Key Considerations for the Use of Seaweed to Reduce Enteric Methane Emissions From Cattle
December 23, 2020
Sandra Vijn and Adele Turzillo, WWF
Devan Paulus Compart, Land O'Lakes Inc.
Nikki Dutta, Timothy D. Kurt, Foundation for Food and Agriculture Research
Athanasios Foukis and Nichole N. Price, Bigelow Laboratory for Ocean Sciences
Matthias Hess and Ermias Kebreab, Department of Animal Science, University of California, Davis
Alexander N. Hristov, Department of Animal Science, Pennsylvania State University
Kenneth F. Kalscheur, US Dairy Forage Research Center, USDA-Agricultural Research Service
Sergey V. Nuzhdin, Section of Molecular and Computational Biology, University of Southern California
Yan Sun, Cargill Animal Nutrition and Health
Juan M. Tricarico, Innovation Center for US Dairy
Martin R. Weisbjerg, Department of Animal Science, Aarhus University
Charles Yarish, Department of Ecology & Evolutionary Biology, The University of Connecticut
This publication relates to:
Enteric methane emissions are the single largest source of direct GHGs in beef and dairy value chains and a substantial contributor to anthropogenic methane emissions globally.

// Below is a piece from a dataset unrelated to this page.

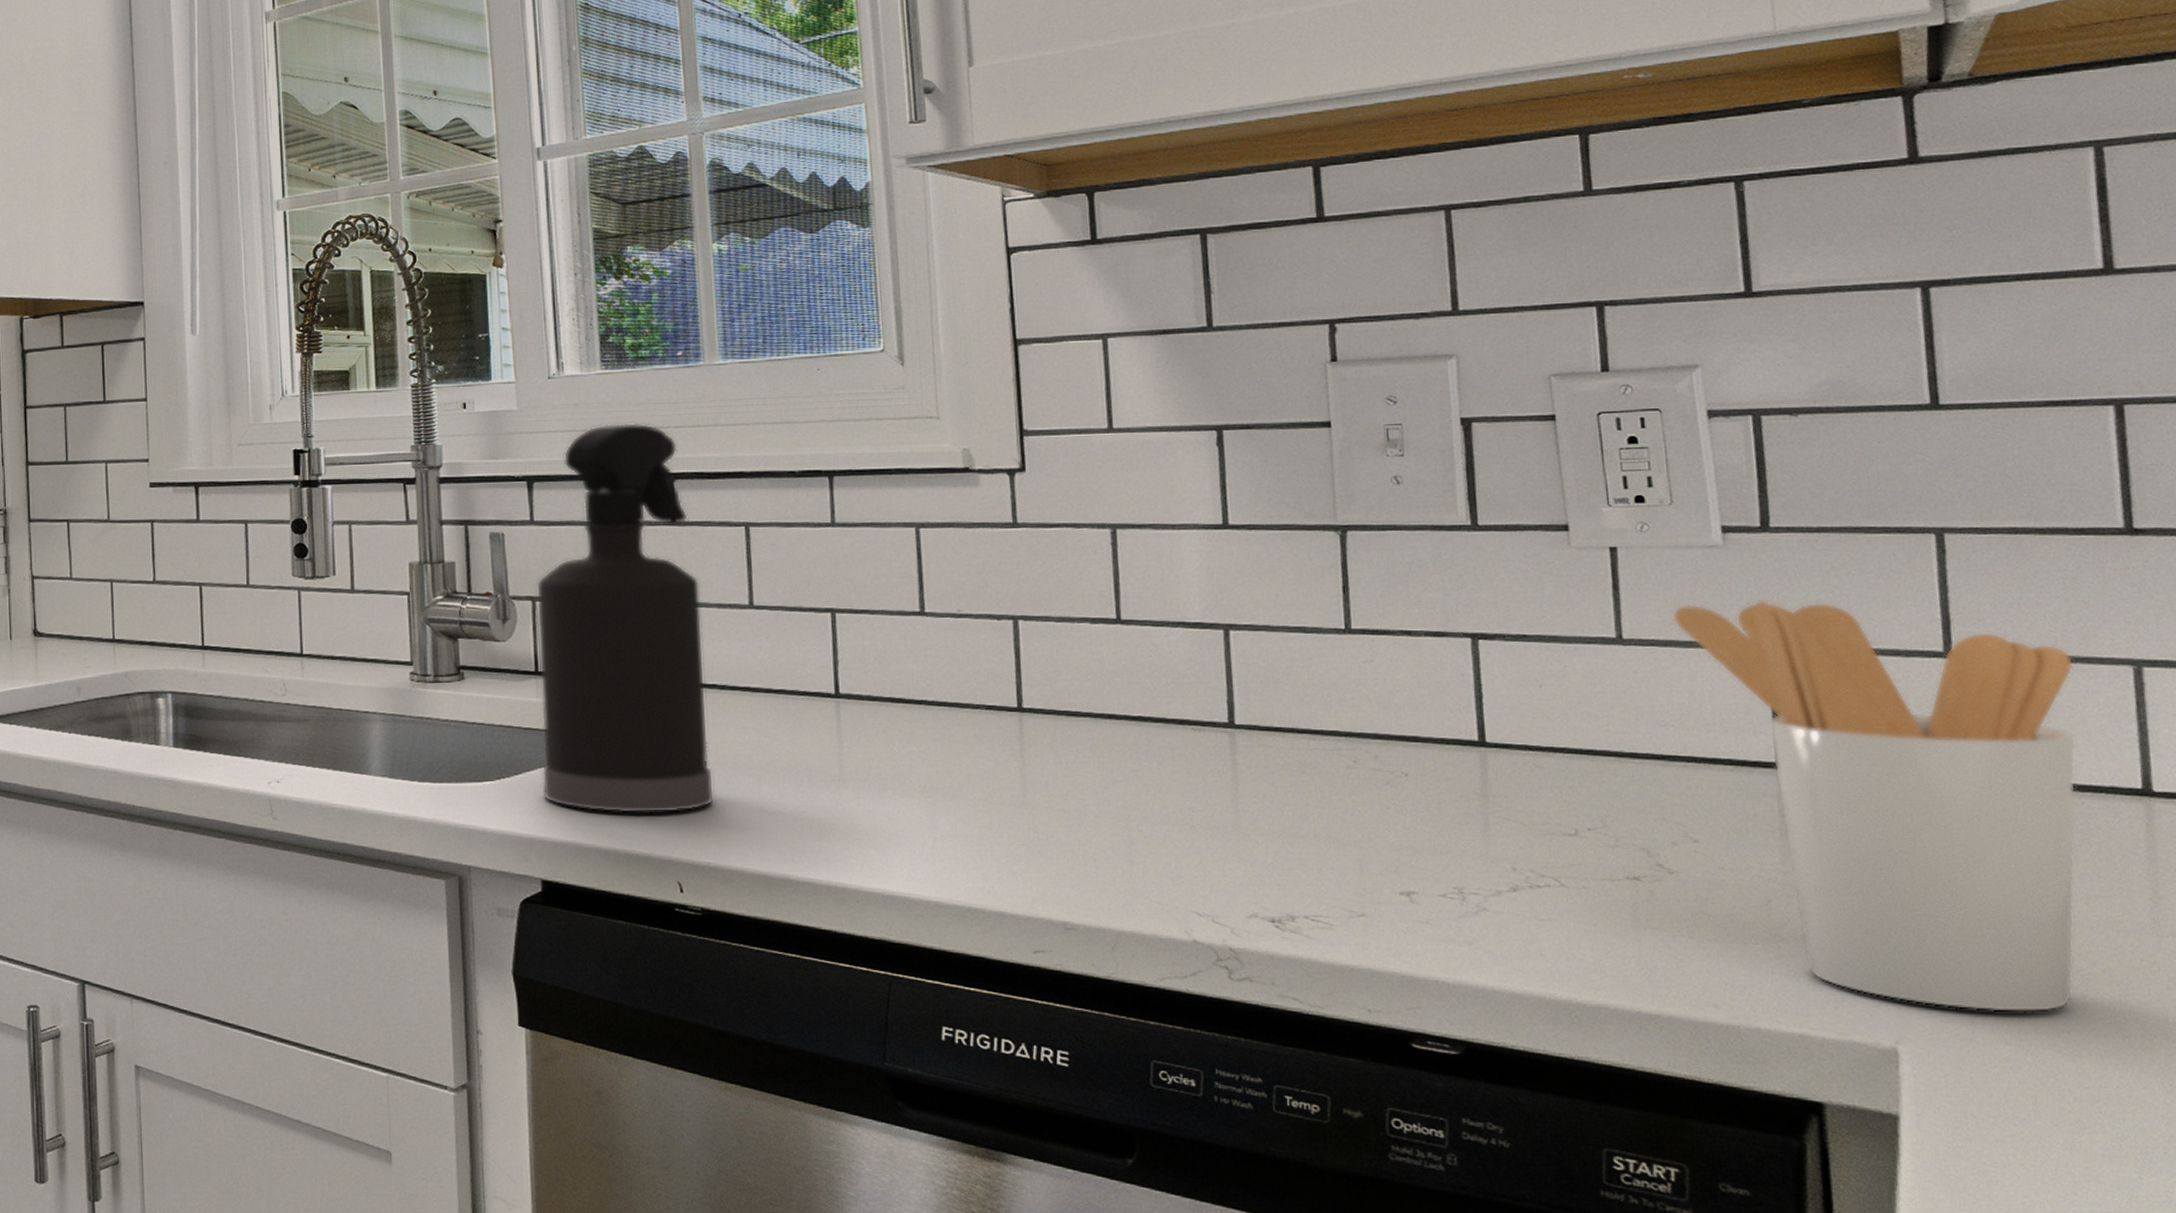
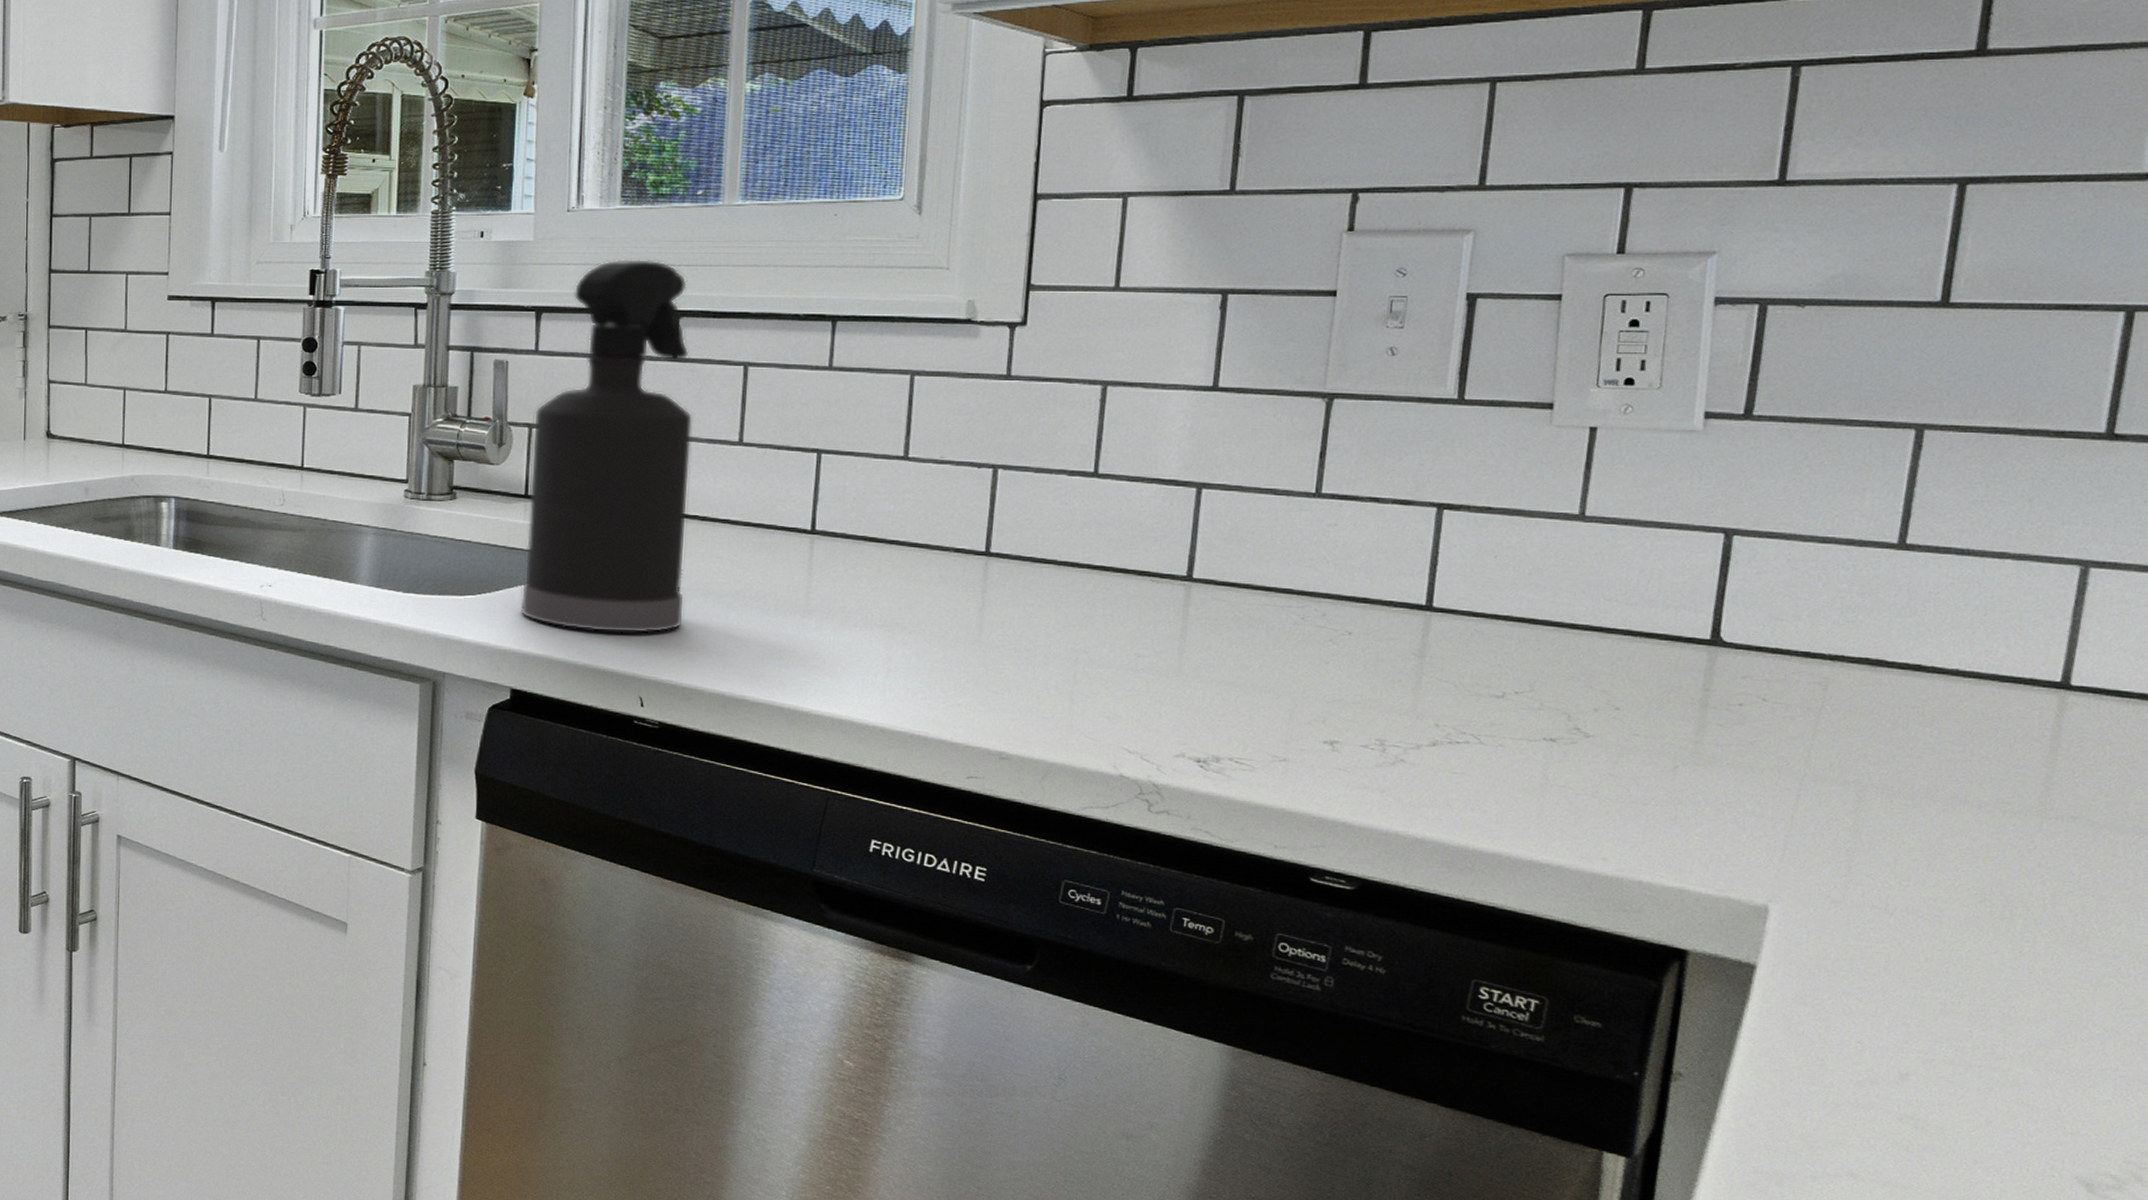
utensil holder: present [1672,599,2077,1013] -> none [1638,484,2023,881]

In late 2019, WWF, the Advanced Research Projects Agency-Energy (ARPA-E), and the Foundation for Food and Agriculture Research (FFAR) convened approximately 50 stakeholders representing research and production of seaweeds, animal feeds, dairy cattle, and beef and dairy foods to discuss challenges and opportunities associated with the use of seaweed-based ingredients to reduce enteric methane emissions. This Perspective article describes the considerations identified by the workshop participants and suggests next steps for the further development and evaluation of seaweed-based feed ingredients as enteric methane mitigants. Although numerous compounds derived from sources other than seaweed have been identified as having enteric methane mitigation potential, these mitigants are outside the scope of this article.